Another line of research was triggered by the finding that the robustness and
stability of networks may be the result of simple topological properties that are invariant
throughout various technical as well as biological systems including social organization,
electrical networks, road networks and the Internet [17]. In the following years the network
topology of a large number of systems have been described, and it was found that some
topology classes, like those characterized by a scale-free distribution of the degree (number
of links at each node), or the so called “small world models” that are characterized by
densely connected subnetworks loosely linked between each other, are indeed found in
various systems within and without biology (for a review see e.g. [18]). The various
network types were described in terms of a number of simple measures borrowed from
graph theory, such as the clustering coefficient, the diameter of the graph etc. This
approach was later extended to descriptions of the entire folding space, using the folding
states as nodes, and transitions as links between them. As the folding states of native
systems cannot be readily studied by physical methods, the investigations were first
directed to model systems. Scala and associates [19] described the folding states of short
peptides using Monte Carlo simulation on lattice models. They found that that the
geometric properties of this network are similar to those of small-world networks, i.e. the
diameter of the conformation space increases for large networks as the logarithm of the
number of conformations, while locally the network appears to have low dimensionality.

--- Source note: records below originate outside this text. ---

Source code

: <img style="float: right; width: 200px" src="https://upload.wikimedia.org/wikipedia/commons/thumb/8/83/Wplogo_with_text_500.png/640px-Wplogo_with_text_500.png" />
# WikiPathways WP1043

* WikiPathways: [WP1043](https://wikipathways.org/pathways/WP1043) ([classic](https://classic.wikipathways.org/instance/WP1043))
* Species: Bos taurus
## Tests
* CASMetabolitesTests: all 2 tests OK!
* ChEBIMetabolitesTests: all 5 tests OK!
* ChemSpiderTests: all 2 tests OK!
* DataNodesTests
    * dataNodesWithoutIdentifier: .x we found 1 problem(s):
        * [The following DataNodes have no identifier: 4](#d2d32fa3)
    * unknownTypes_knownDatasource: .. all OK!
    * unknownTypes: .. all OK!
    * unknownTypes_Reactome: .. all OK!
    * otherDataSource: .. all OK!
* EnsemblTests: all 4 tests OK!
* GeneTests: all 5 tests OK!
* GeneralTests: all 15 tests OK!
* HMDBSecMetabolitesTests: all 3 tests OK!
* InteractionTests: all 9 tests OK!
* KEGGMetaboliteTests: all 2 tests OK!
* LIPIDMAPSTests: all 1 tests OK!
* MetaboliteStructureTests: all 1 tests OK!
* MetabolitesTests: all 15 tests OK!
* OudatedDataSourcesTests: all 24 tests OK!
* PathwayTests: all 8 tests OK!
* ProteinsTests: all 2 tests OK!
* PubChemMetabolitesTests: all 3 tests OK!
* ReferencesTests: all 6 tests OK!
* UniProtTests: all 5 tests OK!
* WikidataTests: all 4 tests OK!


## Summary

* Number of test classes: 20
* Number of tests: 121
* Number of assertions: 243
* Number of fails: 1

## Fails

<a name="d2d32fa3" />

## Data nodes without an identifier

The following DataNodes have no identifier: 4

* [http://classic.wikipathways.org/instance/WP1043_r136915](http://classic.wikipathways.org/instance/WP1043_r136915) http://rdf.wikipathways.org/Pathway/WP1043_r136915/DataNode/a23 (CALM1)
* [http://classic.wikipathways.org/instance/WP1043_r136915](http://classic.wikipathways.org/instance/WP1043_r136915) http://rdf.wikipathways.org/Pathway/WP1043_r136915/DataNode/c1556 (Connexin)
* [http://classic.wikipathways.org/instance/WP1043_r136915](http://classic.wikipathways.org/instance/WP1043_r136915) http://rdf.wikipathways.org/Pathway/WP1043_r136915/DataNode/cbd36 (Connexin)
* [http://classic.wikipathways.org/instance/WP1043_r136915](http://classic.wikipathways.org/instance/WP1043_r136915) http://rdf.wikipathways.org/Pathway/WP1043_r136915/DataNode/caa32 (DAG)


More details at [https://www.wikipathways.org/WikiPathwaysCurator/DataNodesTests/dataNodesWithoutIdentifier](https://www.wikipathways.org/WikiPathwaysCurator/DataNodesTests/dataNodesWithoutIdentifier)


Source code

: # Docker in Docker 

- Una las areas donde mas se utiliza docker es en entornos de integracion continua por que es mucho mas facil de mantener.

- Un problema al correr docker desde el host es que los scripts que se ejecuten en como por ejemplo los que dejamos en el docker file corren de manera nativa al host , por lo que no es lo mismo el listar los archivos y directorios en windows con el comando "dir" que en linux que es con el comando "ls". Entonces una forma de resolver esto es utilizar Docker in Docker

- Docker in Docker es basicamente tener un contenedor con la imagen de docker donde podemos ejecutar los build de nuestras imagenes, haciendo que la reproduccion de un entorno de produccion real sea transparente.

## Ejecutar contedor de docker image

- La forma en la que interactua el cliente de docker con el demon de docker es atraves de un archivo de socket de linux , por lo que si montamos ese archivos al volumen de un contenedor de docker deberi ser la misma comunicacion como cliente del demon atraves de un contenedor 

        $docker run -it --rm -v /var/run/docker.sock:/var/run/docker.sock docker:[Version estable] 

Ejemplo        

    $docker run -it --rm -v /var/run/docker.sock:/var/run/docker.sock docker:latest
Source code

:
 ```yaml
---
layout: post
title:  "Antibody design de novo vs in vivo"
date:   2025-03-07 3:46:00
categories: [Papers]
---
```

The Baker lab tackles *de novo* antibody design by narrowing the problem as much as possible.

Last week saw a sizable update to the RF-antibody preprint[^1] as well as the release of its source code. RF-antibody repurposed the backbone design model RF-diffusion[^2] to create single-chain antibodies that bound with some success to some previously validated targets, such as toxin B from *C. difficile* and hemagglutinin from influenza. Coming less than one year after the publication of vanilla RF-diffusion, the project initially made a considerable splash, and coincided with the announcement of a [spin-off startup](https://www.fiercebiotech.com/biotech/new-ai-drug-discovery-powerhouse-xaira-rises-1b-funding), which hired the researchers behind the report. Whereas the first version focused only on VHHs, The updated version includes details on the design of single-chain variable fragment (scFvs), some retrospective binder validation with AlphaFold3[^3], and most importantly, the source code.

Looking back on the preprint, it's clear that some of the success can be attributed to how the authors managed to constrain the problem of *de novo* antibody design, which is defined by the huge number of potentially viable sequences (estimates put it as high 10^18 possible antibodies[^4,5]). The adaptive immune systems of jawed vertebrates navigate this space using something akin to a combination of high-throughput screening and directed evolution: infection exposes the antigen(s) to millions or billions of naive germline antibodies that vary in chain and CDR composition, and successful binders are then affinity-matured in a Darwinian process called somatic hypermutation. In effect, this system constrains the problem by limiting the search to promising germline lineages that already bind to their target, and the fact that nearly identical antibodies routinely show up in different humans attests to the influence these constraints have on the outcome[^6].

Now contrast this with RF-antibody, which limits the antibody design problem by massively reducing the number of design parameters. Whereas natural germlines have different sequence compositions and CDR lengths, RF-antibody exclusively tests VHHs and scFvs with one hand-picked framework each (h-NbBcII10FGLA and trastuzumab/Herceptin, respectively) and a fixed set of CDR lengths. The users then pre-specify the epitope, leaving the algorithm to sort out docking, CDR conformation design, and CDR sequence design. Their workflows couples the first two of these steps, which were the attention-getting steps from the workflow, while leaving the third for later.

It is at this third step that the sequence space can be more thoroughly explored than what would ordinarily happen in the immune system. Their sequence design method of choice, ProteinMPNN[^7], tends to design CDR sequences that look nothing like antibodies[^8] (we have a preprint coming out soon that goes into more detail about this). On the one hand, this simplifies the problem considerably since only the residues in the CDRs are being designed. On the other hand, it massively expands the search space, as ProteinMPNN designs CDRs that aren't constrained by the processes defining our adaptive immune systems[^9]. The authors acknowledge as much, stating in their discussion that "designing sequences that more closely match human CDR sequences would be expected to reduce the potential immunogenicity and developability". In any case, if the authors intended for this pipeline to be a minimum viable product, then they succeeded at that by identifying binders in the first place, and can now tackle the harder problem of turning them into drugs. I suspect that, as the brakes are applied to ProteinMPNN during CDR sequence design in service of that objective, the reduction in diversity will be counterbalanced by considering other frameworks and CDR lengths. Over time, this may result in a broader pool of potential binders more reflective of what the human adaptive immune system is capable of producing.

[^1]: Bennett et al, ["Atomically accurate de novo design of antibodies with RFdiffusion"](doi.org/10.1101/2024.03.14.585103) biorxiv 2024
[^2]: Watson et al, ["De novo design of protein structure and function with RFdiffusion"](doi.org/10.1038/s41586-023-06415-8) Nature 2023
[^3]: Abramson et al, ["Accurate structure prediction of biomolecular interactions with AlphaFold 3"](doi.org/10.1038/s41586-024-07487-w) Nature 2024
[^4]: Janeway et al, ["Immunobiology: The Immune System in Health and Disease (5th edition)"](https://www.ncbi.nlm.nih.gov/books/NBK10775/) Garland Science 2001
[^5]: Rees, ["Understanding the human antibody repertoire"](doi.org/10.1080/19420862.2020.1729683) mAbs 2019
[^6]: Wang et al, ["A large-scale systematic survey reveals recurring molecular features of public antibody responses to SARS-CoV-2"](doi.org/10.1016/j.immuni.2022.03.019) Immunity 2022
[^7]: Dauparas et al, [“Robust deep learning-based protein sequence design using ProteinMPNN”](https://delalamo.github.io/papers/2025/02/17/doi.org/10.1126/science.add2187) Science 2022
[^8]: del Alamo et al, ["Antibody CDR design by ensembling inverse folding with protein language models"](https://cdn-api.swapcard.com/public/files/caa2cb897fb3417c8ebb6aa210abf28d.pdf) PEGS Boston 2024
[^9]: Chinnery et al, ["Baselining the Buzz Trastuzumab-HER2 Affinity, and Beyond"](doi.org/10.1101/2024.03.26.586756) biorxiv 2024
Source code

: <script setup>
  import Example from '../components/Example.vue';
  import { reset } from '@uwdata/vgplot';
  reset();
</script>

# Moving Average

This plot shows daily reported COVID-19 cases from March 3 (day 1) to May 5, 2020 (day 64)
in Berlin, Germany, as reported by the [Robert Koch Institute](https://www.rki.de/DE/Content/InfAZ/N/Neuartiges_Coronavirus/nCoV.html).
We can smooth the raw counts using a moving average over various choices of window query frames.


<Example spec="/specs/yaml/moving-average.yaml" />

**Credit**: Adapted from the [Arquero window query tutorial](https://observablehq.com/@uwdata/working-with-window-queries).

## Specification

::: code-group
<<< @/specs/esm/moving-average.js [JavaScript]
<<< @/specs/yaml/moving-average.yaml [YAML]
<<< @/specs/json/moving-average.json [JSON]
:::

Shahnovitch and co-workers analysed the folding states of proteins during molecular
dynamics simulations. It was found that the folding space is reminiscent of scale-free
network, characterized by a majority of less populated states as well as some highly
populated states reminiscent of “hubs” seen in other systems [20].

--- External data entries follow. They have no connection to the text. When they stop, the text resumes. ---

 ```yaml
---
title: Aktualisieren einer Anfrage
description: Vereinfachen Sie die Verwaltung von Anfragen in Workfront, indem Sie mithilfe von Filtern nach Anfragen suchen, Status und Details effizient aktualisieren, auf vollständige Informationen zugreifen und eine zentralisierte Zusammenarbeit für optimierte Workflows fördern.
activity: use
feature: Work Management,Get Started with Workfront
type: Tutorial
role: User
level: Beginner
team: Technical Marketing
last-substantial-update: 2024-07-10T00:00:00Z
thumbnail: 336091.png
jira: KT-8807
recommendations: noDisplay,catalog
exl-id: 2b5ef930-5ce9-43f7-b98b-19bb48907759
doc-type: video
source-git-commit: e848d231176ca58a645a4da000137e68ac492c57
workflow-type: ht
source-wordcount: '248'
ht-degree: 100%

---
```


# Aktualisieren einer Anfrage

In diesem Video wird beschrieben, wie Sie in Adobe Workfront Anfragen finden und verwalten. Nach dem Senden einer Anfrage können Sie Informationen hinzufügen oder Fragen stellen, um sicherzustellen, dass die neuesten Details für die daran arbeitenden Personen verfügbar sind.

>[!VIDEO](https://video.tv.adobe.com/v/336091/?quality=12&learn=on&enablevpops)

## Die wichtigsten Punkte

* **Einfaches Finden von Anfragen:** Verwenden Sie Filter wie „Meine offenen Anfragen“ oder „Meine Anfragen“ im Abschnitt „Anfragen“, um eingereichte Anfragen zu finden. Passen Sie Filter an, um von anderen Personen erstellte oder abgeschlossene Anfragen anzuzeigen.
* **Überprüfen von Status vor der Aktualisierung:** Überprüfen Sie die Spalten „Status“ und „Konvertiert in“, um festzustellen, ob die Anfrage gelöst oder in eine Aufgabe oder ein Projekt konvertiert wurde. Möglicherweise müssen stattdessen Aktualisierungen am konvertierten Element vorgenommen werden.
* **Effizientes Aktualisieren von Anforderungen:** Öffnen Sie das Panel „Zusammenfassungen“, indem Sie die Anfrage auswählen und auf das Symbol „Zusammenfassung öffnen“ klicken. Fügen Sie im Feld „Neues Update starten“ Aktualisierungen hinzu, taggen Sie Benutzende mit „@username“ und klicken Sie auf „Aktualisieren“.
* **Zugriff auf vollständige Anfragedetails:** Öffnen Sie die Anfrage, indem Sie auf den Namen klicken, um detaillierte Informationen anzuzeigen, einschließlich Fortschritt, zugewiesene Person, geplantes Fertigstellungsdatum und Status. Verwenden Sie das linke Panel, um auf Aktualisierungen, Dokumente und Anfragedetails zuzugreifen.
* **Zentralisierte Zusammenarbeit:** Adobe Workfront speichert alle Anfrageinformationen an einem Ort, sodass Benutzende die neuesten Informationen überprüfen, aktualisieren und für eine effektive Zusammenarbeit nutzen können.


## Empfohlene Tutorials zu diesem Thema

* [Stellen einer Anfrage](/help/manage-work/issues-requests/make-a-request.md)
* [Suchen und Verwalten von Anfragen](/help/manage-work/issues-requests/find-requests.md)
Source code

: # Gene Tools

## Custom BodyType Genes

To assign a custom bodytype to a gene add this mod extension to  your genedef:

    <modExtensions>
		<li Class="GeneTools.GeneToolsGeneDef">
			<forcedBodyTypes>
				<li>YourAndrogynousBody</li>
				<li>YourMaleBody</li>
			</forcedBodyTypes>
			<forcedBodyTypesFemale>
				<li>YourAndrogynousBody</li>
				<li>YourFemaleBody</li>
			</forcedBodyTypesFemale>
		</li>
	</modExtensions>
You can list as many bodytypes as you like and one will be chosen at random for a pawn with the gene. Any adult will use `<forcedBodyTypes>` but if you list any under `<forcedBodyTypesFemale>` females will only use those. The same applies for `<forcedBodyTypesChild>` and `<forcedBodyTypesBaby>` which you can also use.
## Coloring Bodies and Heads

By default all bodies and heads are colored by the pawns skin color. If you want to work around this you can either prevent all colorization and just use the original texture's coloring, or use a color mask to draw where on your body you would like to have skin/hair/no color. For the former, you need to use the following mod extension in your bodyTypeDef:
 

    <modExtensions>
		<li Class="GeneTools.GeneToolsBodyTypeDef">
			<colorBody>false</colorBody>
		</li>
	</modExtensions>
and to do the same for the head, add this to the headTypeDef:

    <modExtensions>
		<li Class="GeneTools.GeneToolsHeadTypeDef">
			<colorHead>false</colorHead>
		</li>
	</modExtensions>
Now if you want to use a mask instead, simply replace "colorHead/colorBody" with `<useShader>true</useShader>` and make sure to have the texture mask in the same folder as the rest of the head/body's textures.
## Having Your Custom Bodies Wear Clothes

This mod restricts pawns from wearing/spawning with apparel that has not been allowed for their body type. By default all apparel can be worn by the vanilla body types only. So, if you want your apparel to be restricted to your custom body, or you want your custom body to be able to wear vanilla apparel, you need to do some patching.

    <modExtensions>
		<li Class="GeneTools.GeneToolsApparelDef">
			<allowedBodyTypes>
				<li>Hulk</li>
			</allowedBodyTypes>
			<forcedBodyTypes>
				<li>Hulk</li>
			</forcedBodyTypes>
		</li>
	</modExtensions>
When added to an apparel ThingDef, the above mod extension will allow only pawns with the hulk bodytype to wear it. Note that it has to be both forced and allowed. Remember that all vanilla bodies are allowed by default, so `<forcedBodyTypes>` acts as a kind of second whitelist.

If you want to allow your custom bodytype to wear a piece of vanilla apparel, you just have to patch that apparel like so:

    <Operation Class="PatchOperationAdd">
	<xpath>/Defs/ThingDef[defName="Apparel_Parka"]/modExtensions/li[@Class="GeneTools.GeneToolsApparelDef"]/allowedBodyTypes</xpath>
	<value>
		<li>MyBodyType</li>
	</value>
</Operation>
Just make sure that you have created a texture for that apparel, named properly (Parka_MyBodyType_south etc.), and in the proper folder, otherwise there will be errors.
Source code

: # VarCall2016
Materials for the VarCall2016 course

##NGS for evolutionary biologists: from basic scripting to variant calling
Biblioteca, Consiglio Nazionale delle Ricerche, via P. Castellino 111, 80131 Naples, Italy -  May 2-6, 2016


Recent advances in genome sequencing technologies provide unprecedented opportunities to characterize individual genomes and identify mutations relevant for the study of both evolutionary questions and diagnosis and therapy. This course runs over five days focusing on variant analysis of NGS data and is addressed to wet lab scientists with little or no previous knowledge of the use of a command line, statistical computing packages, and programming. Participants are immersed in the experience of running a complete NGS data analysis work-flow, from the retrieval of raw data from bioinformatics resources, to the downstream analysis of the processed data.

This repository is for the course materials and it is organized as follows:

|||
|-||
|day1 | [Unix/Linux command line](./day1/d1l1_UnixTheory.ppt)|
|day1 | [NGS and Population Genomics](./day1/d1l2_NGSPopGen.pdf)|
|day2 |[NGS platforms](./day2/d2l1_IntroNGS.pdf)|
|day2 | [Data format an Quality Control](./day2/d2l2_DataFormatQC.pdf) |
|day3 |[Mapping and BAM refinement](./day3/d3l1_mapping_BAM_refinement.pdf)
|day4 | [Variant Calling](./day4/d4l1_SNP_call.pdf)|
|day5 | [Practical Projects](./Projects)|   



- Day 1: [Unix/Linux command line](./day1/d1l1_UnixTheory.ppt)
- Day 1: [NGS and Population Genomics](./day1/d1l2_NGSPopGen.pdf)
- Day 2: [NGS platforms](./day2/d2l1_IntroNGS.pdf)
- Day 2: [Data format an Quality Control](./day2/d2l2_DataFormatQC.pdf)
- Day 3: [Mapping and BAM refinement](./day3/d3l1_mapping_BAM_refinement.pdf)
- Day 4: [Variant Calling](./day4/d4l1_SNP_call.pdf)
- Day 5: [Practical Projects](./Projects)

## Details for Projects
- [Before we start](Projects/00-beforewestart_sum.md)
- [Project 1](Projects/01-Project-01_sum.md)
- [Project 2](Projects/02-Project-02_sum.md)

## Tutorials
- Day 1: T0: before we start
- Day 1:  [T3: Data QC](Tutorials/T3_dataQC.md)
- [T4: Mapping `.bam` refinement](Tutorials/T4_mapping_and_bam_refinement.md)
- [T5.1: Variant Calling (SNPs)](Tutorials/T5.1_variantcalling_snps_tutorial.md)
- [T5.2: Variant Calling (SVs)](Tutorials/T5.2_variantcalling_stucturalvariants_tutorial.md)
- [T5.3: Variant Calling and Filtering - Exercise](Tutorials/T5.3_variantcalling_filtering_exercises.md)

Our purpose is to describe the folding space of the oxidative folding process using
graph theory. This is an intriguing task since the number of folding states defined in terms
of disulfide links is relatively small, as compared to “ordinary” folding. We will approach
the problem in two steps: i) using graph theory to describe the disulfide intermediates, and
to enumerate the states of the folding space. ii) using a graph-like representation of the
folding space to visualize the experimentally studied folding pathways.

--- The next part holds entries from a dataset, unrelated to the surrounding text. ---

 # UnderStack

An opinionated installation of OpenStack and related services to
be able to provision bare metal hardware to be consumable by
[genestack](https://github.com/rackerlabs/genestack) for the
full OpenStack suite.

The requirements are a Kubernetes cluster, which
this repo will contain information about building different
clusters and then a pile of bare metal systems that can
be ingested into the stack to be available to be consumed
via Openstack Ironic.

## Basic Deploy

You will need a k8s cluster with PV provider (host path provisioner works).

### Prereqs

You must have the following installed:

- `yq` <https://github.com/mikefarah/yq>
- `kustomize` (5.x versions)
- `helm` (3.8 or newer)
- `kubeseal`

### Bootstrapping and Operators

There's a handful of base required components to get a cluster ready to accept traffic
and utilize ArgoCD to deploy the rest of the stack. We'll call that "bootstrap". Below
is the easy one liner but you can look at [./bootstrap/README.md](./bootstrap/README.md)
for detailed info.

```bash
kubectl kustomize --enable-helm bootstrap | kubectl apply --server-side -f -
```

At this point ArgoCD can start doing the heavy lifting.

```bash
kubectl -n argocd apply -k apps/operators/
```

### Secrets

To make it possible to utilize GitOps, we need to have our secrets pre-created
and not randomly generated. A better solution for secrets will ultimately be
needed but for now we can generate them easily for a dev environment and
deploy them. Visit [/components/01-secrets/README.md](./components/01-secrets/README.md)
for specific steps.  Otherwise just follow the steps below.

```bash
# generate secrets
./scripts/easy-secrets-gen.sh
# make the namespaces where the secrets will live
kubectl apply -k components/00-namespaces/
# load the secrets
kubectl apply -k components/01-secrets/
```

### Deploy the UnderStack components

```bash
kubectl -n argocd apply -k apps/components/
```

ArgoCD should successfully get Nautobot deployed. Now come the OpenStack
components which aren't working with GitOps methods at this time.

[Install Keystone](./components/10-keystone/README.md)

1. Graph representation of oxidative folding intermediates
In proteins containing disulfide bonds, usually all cysteines form part of disulfide bridges,
and the disulfide topology can be unequivocally described by defining which cysteines are
connected. For example, a topology 1-3, 2-4 means that a protein with 4 cysteines has two
disulfide bridges that connect cysteines (1,3) and cysteines (2,4) respectively. Cysteines
can be labelled by their sequence position, or - as in the previous example - in a serial
order from the N-terminus (Figure 3).